Der Vorstandsvorsitzende des Berliner Pharmakonzerns Schering hat vor übertriebenen Erwartungen an die Biotechnologie gewarnt. "Wir werden nicht in dem Tempo liefern können, wie es jedermann aufgrund des Biotech-Hypes von uns erwartet", sagte Stock in Berlin. "Wissenschaft ist ein zähes Geschäft - das wird auch in Zukunft so bleiben." Wenn alles gut gehe, betrage die Entwicklungszeit für ein neues Medikament acht Jahre, daraus könnten aber sehr schnell zwölf Jahren werden.

Nichts ärgere ihn mehr als der Begriff "postgenomische Ära", sagte der Vorstand. Die Arbeit am Genom begänne gerade erst. Von "Post"-Genomik könne also keine Rede sein. Nun sei ungeheuer viel Technologie erforderlich, um neue Zielmoleküle für Medikamente, so genannte Targets, zu finden. Die Aufregung nach der Entschlüsselung des menschlichen Genoms sei deshalb so groß, weil statt der heute bekannten 500 Targets jetzt von der Existenz von 3000 bis 10 000 Targets ausgegangen werden müsse - und damit von sehr viel mehr Ansatzpunkten für potenzielle Medikamente. Stock sprach in diesem Zusammenhang von einer "Explosion von Möglichkeiten", warnte aber zugleich vor zu viel Optimismus. "Es ist gut, wenn wir bescheiden bleiben."

Um möglichst schnell neue Zielmoleküle zu finden, sei die Zusammenarbeit mit kleineren Biotech-Unternehmen unverzichtbar, sagte Stock. Die Zahl der Kooperationspartner aus diesem Bereich bezifferte Stock auf zehn bis 15. Auch die vor zwei Wochen ausgegründete Schering-Tochter Metagen soll dem Konzern bei der Wirkstoff-Findung zuarbeiten. "Wie haben klare Absprache, welche Targets Schering übernimmt." Die Verträge seien bis 2002 festgeschrieben. Für Schering seien vor allem die Prostatakrebsgene interessant. Darüberhinaus gehenden Forschungsergebnisse könne Rosenthal mit anderen Partner entwickeln.

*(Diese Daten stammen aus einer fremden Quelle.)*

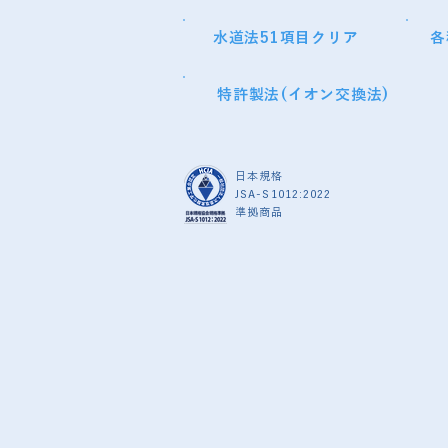
​水道法51項目クリア
​
特許製法(イオン交換法)
日本規格
JSA-S1012:2022
準拠商品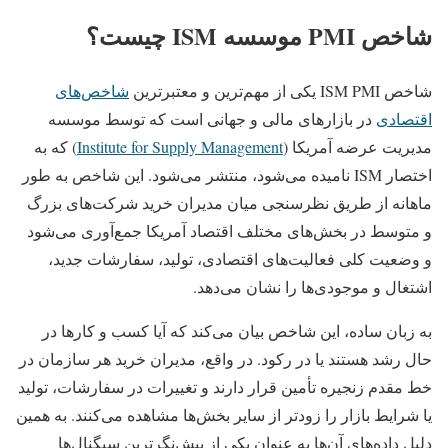
شاخص PMI موسسه ISM چیست؟
شاخص ISM PMI یکی از مهم‌ترین و معتبرترین
شاخص‌های
اقتصادی
در بازارهای مالی و جهانی است که توسط موسسه
مدیریت عرضه آمریکا (
Institute for Supply Management
) که به
اختصار ISM نامیده می‌شود، منتشر می‌شود. این شاخص به‌ طور
ماهانه از طریق نظرسنجی میان مدیران خرید شرکت‌های بزرگ
و متوسط در بخش‌های مختلف اقتصاد آمریکا جمع‌آوری می‌شود
و وضعیت کلی فعالیت‌های اقتصادی، تولید، سفارشات جدید،
اشتغال و موجودی‌ها را نشان می‌دهد.
به زبان ساده، این شاخص بیان می‌کند که آیا کسب‌ و کارها در
حال رشد هستند یا در رکود. در واقع، مدیران خرید هر سازمان در
خط مقدم زنجیره تأمین قرار دارند و تغییرات در سفارشات، تولید
یا شرایط بازار را زودتر از سایر بخش‌ها مشاهده می‌کنند. به همین
دلیل داده‌های آن‌ها به‌ عنوان یکی از پیش‌نگرترین سیگنال‌ها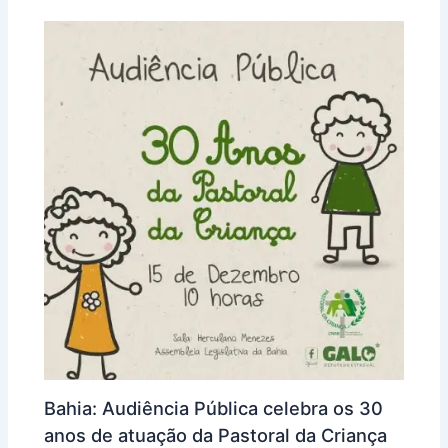
Bahia: Audiência Pública celebra os 30
anos de atuação da Pastoral da Criança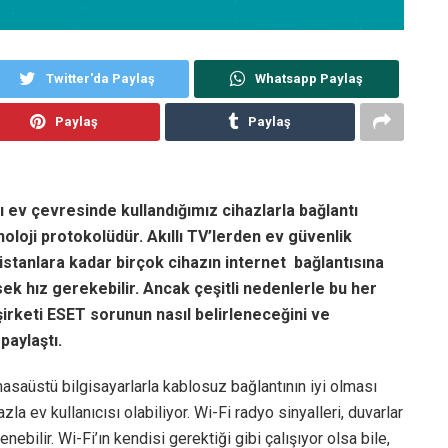
Twitter'da Paylaş
Whatsapp Paylaş
Paylaş
Paylaş
 ev çevresinde kullandığımız cihazlarla bağlantı
noloji protokolüdür. Akıllı TV’lerden ev güvenlik
asistanlara kadar birçok cihazın internet bağlantısına
üksek hız gerekebilir. Ancak çeşitli nedenlerle bu her
rketi ESET sorunun nasıl belirleneceğini ve
paylaştı.
asaüstü bilgisayarlarla kablosuz bağlantının iyi olması
a ev kullanıcısı olabiliyor. Wi-Fi radyo sinyalleri, duvarlar
bilir. Wi-Fi’ın kendisi gerektiği gibi çalışıyor olsa bile,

Weitere Biotech-Ausgründungen wollte Stock nicht ausschließen. "Im Prinzip ist Metagen wiederholbar." Konkrete Projekte nannte er nicht. Erst im November war die finnische Schering-Tochter Leiras Oy als Spin off ausgegliedert worden, an der Schering nun noch 20 Prozent hält.

Der Umsatz-Anteil biotechnologisch hergestellten Medikamente liegt bei Schering nach Angaben Stocks bereits heute bei 45 Prozent. Das erfolgreichste ist das Multiple-Sklerose-Medikament Betaferon, eines der zehn erfolgreichsten Biotech-Medikamente der Welt. Am Freitag hatte Schering die europäische Zulassungsempfehlung für Campath erhalten, ein Biotech-Medikament zur Krebsbehandlung. Schering rechnet in zwei bis drei Monaten mit der EU-weiten Zulassung. Bis 2004 wird der Umsatz mit Biotech-Produkten nach Angaben Stocks weltweit auf rund 20 (1999: 16,5) Milliarden US-Dollar steigen.